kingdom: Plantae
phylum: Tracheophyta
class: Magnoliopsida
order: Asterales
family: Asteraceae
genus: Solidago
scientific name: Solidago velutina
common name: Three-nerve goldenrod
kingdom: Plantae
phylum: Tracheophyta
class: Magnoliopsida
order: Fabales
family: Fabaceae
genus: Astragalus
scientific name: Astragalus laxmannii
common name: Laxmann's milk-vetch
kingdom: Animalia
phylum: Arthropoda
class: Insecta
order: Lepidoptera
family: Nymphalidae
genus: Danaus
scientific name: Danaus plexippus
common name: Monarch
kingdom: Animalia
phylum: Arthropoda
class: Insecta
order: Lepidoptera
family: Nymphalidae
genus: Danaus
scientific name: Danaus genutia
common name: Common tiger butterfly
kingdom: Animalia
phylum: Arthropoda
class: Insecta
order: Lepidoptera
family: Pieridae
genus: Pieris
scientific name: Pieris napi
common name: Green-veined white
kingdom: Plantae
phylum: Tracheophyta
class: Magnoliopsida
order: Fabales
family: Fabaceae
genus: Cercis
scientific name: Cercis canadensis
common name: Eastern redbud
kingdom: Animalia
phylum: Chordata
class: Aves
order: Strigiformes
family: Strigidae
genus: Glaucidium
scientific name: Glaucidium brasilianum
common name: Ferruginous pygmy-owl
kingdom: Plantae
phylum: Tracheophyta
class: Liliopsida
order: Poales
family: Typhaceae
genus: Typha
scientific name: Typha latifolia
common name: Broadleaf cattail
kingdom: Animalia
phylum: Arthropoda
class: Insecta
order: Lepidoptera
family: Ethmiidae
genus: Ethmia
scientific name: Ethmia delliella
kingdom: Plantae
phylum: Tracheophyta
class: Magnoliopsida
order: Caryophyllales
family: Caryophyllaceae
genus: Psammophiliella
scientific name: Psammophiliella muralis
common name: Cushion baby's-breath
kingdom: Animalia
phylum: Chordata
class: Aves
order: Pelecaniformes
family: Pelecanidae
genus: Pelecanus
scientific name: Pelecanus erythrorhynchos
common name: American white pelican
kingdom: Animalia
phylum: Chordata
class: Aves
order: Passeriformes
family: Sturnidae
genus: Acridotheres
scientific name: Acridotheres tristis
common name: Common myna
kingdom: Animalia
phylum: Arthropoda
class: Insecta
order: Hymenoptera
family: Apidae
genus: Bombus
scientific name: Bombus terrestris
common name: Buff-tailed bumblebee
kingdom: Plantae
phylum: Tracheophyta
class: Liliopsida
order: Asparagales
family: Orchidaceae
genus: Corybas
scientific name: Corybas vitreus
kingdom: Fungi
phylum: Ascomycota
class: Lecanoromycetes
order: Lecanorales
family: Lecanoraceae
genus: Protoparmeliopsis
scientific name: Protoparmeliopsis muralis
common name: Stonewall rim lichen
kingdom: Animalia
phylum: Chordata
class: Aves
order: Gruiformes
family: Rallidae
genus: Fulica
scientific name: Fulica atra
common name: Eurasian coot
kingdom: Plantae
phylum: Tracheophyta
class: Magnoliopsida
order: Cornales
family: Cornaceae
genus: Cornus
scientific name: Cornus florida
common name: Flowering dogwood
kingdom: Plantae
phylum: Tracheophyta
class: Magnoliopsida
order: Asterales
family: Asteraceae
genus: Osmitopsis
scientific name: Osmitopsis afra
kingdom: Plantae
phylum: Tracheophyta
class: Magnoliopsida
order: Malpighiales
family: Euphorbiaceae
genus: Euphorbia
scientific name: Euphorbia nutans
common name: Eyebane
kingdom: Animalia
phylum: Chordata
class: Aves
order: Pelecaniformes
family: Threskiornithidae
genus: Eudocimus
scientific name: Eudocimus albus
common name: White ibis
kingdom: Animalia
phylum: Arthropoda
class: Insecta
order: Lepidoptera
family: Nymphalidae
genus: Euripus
= = = = = = =
[Problem statement]
Write out every line of the records above word for word, keeping them in the same order.

[Answer to the exercise]
kingdom: Plantae
phylum: Tracheophyta
class: Magnoliopsida
order: Asterales
family: Asteraceae
genus: Solidago
scientific name: Solidago velutina
common name: Three-nerve goldenrod
kingdom: Plantae
phylum: Tracheophyta
class: Magnoliopsida
order: Fabales
family: Fabaceae
genus: Astragalus
scientific name: Astragalus laxmannii
common name: Laxmann's milk-vetch
kingdom: Animalia
phylum: Arthropoda
class: Insecta
order: Lepidoptera
family: Nymphalidae
genus: Danaus
scientific name: Danaus plexippus
common name: Monarch
kingdom: Animalia
phylum: Arthropoda
class: Insecta
order: Lepidoptera
family: Nymphalidae
genus: Danaus
scientific name: Danaus genutia
common name: Common tiger butterfly
kingdom: Animalia
phylum: Arthropoda
class: Insecta
order: Lepidoptera
family: Pieridae
genus: Pieris
scientific name: Pieris napi
common name: Green-veined white
kingdom: Plantae
phylum: Tracheophyta
class: Magnoliopsida
order: Fabales
family: Fabaceae
genus: Cercis
scientific name: Cercis canadensis
common name: Eastern redbud
kingdom: Animalia
phylum: Chordata
class: Aves
order: Strigiformes
family: Strigidae
genus: Glaucidium
scientific name: Glaucidium brasilianum
common name: Ferruginous pygmy-owl
kingdom: Plantae
phylum: Tracheophyta
class: Liliopsida
order: Poales
family: Typhaceae
genus: Typha
scientific name: Typha latifolia
common name: Broadleaf cattail
kingdom: Animalia
phylum: Arthropoda
class: Insecta
order: Lepidoptera
family: Ethmiidae
genus: Ethmia
scientific name: Ethmia delliella
kingdom: Plantae
phylum: Tracheophyta
class: Magnoliopsida
order: Caryophyllales
family: Caryophyllaceae
genus: Psammophiliella
scientific name: Psammophiliella muralis
common name: Cushion baby's-breath
kingdom: Animalia
phylum: Chordata
class: Aves
order: Pelecaniformes
family: Pelecanidae
genus: Pelecanus
scientific name: Pelecanus erythrorhynchos
common name: American white pelican
kingdom: Animalia
phylum: Chordata
class: Aves
order: Passeriformes
family: Sturnidae
genus: Acridotheres
scientific name: Acridotheres tristis
common name: Common myna
kingdom: Animalia
phylum: Arthropoda
class: Insecta
order: Hymenoptera
family: Apidae
genus: Bombus
scientific name: Bombus terrestris
common name: Buff-tailed bumblebee
kingdom: Plantae
phylum: Tracheophyta
class: Liliopsida
order: Asparagales
family: Orchidaceae
genus: Corybas
scientific name: Corybas vitreus
kingdom: Fungi
phylum: Ascomycota
class: Lecanoromycetes
order: Lecanorales
family: Lecanoraceae
genus: Protoparmeliopsis
scientific name: Protoparmeliopsis muralis
common name: Stonewall rim lichen
kingdom: Animalia
phylum: Chordata
class: Aves
order: Gruiformes
family: Rallidae
genus: Fulica
scientific name: Fulica atra
common name: Eurasian coot
kingdom: Plantae
phylum: Tracheophyta
class: Magnoliopsida
order: Cornales
family: Cornaceae
genus: Cornus
scientific name: Cornus florida
common name: Flowering dogwood
kingdom: Plantae
phylum: Tracheophyta
class: Magnoliopsida
order: Asterales
family: Asteraceae
genus: Osmitopsis
scientific name: Osmitopsis afra
kingdom: Plantae
phylum: Tracheophyta
class: Magnoliopsida
order: Malpighiales
family: Euphorbiaceae
genus: Euphorbia
scientific name: Euphorbia nutans
common name: Eyebane
kingdom: Animalia
phylum: Chordata
class: Aves
order: Pelecaniformes
family: Threskiornithidae
genus: Eudocimus
scientific name: Eudocimus albus
common name: White ibis
kingdom: Animalia
phylum: Arthropoda
class: Insecta
order: Lepidoptera
family: Nymphalidae
genus: Euripus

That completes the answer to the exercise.